The authors say that, to their knowledge, this is the first time the open and minimally invasive approaches have been compared at a national level. “There have been single-center randomized trials that support the greater safety and efficacy of the minimally invasive approach, but what our study does is to confirm that those results are actually occurring in practice at hospitals and academic medical centers across the country,” said John Morton, MD, MPH, associate professor of surgery at the School of Medicine and senior author of the study, which was published June 18 in the Archives of Surgery.
The patients who underwent the laparoscopic, or minimally invasive, procedure had lower mortality rates, lower complication rates, shorter hospital stays and lower hospital charges compared with those who underwent open surgery, even after adjusting for differences in the patients’ socioeconomic levels and co-morbidities, the study reports.

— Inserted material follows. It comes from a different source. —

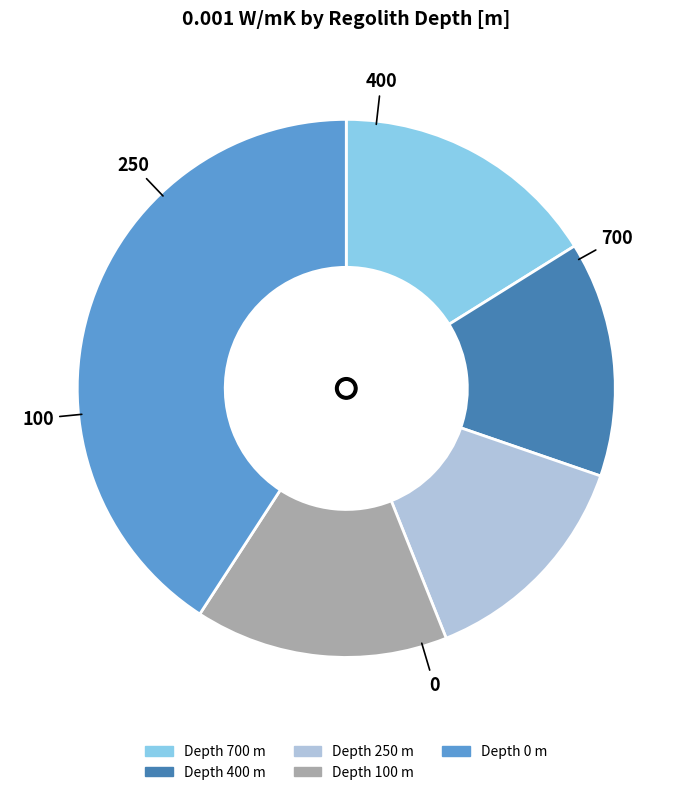

Is there a majority slice in this chart?

No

The researchers examined 156,271 Roux-en-Y gastric bypass cases performed between 2005 and 2007 nationwide, including 115,177 patients who had the laparoscopic approach and 41,094 who had it done as open surgery.
The operation involves making a small pouch from the upper part of the stomach and connecting it directly with the middle section of the small intestine, bypassing the rest of the stomach and upper section of the small intestine. The result is that patients cannot eat as much food at one time and feel fuller with smaller portions.

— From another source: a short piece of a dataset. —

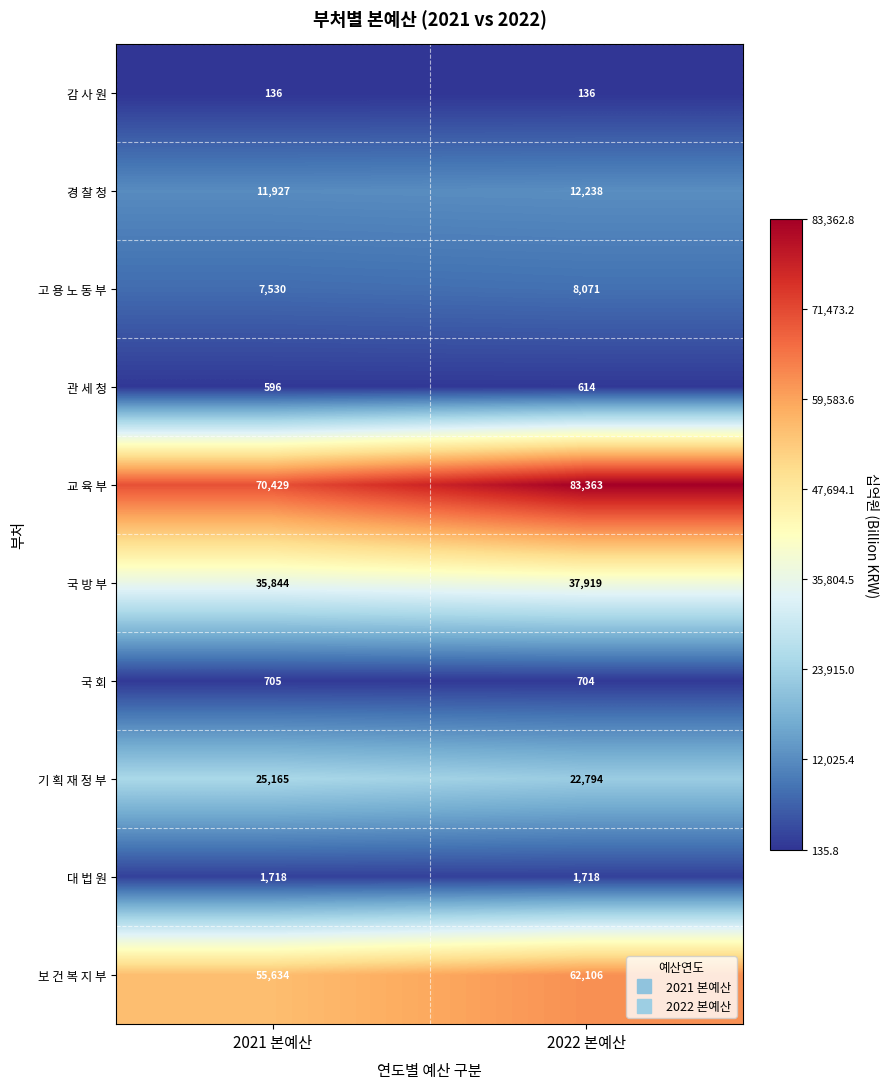

Is it true that 경 찰 청 equals 18831 at 2021 본예산?

False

Morton, who is also director of bariatric surgery at Stanford Hospital & Clinics and director of the Surgery Center for Outcomes and Research Evaluation at Stanford, said he wasn’t surprised that the laparoscopic technique got good marks for patient safety. “What did surprise me was the degree of superiority pretty much across the board compared with open surgery,” he said.
There were lower rates of in-hospital complications experienced by the laparoscopic patients in 15 out of 18 complication categories, including cardiac arrhythmia, sepsis and the need for a blood transfusion, the study reports. In addition, the patients who had the minimally invasive procedure were found to have shorter hospital stays.
The authors cite previous research in noting that “mortality and other complications are serious risks associated with bariatric surgery and are inversely correlated with the volume of cases performed by the surgeon.”
They add: “The Centers for Medicare & Medicaid Services determined that bariatric procedures should only be performed at high-volume facilities that are either certified by the American College of Surgeons or the American Society for Metabolic and Bariatric Surgery/Surgery Review Corporation as a Bariatric Surgery Center of Excellence.”
The Centers for Medicare & Medicaid Services define high-volume practices as those that perform 125 or more weight-loss surgeries annually. Approximately 300 weight-loss operations are performed each year at Stanford Hospital, whose Bariatric and Metabolic Interdisciplinary Clinic is the is the only Bariatric Surgery Center of Excellence in Northern California to achieve Level 1A certification by the American College of Surgeons.
The study’s lead author is Gaurav Banka, MD, a former Stanford medical student. Other co-authors of the study are Gavitt Woodard, MD, a former Stanford medical student, and Tina Hernandez-Boussard, PhD, MPH, co-director of the Surgery Center for Outcomes and Research Evaluation. This research was funded by the Stanford Center for Outcomes Research and Evaluation, Stanford University School of Medicine and Stanford Hospitals & Clinics. Both Banka and Woodard were supported by Stanford’s Medical Scholars Research Program.